Auth Option B — Personal Access Token

CREATE OR REPLACE CATALOG INTEGRATION unity_catalog
  CATALOG_SOURCE = ICEBERG_REST
  TABLE_FORMAT = ICEBERG
  CATALOG_NAMESPACE = '<uc-schema-name>'
  REST_CONFIG = (
    CATALOG_URI = 'https://<workspace-uri>/api/2.1/unity-catalog/iceberg-rest'
    WAREHOUSE = '<uc-catalog-name>'
    ACCESS_DELEGATION_MODE = VENDED_CREDENTIALS
  )
  REST_AUTHENTICATION = (
    TYPE = BEARER
    BEARER_TOKEN = '<personal access token>'
  )
  ENABLED = TRUE;

ℹ️ Additional note for Snowflake writes

  • Vended credentials currently work for reads only from Snowflake into UC-managed Iceberg.
  • To write to a UC-managed Iceberg table from Snowflake:
    1. Create an external location on the Snowflake side pointing to the UC table’s underlying storage.
    2. Create the catalog integration in Snowflake the same way as for reads, but omit ACCESS_DELEGATION_MODE = VENDED_CREDENTIALS.
    3. When creating the Iceberg table in Snowflake, explicitly specify the external location.

Common Pitfalls to Avoid

  • Missing authorized paths in federated catalogs will cause queries to fall back to query federation, potentially incurring double compute costs.
  • Forgetting EXTERNAL USE SCHEMA when granting external engines access will block reads/writes. It’s not implied by ALL PRIVILEGES.
  • Not setting a root storage location for a federated catalog in UC; this is required to persist UC’s metadata about the foreign catalog. This is separate from authorized paths.
  • Version requirements: DBR 15.4 LTS+ for reads, 16.4 LTS+ for writes.
  • Not enabling Predictive Optimization can lead to performance degradation over time.
     

Conclusion

Apache Iceberg’s open, engine-agnostic design enables true cross-platform interoperability—but only if paired with the right catalog strategy.

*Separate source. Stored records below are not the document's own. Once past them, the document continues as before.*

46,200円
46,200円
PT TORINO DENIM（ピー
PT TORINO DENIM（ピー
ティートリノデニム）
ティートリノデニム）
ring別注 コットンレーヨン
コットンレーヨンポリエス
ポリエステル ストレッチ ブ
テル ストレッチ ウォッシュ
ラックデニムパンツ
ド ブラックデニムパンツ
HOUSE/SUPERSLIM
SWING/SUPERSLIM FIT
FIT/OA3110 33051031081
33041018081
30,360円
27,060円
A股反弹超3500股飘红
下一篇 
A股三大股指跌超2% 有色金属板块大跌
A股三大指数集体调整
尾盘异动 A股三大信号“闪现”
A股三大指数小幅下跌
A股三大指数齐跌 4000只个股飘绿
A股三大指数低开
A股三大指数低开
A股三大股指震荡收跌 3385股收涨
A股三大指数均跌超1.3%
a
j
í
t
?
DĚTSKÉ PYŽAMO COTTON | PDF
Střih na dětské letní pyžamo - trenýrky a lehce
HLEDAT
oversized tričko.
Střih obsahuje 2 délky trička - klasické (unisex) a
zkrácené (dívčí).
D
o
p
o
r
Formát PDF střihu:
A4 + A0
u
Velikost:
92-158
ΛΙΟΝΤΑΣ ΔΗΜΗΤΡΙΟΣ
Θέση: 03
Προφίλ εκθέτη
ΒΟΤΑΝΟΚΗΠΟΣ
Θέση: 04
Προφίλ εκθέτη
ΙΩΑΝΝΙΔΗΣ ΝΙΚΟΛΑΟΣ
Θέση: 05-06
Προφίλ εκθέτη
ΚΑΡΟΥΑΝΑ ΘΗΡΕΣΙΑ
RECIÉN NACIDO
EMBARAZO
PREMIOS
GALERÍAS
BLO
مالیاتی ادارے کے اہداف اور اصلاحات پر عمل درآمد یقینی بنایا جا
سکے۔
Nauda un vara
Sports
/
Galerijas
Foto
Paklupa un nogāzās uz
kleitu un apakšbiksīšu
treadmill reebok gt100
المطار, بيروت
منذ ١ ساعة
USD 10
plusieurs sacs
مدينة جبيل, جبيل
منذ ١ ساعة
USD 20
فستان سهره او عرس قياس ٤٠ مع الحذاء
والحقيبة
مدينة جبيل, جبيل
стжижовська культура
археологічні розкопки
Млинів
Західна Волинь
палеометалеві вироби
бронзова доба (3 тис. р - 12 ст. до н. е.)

By deciding early whether a dataset should be treated as Foreign Iceberg or Managed Iceberg, and by following best practices for federation, REST Catalog integration, and governance, you can build a lakehouse architecture that supports multiple engines without sacrificing performance, security, or maintainability.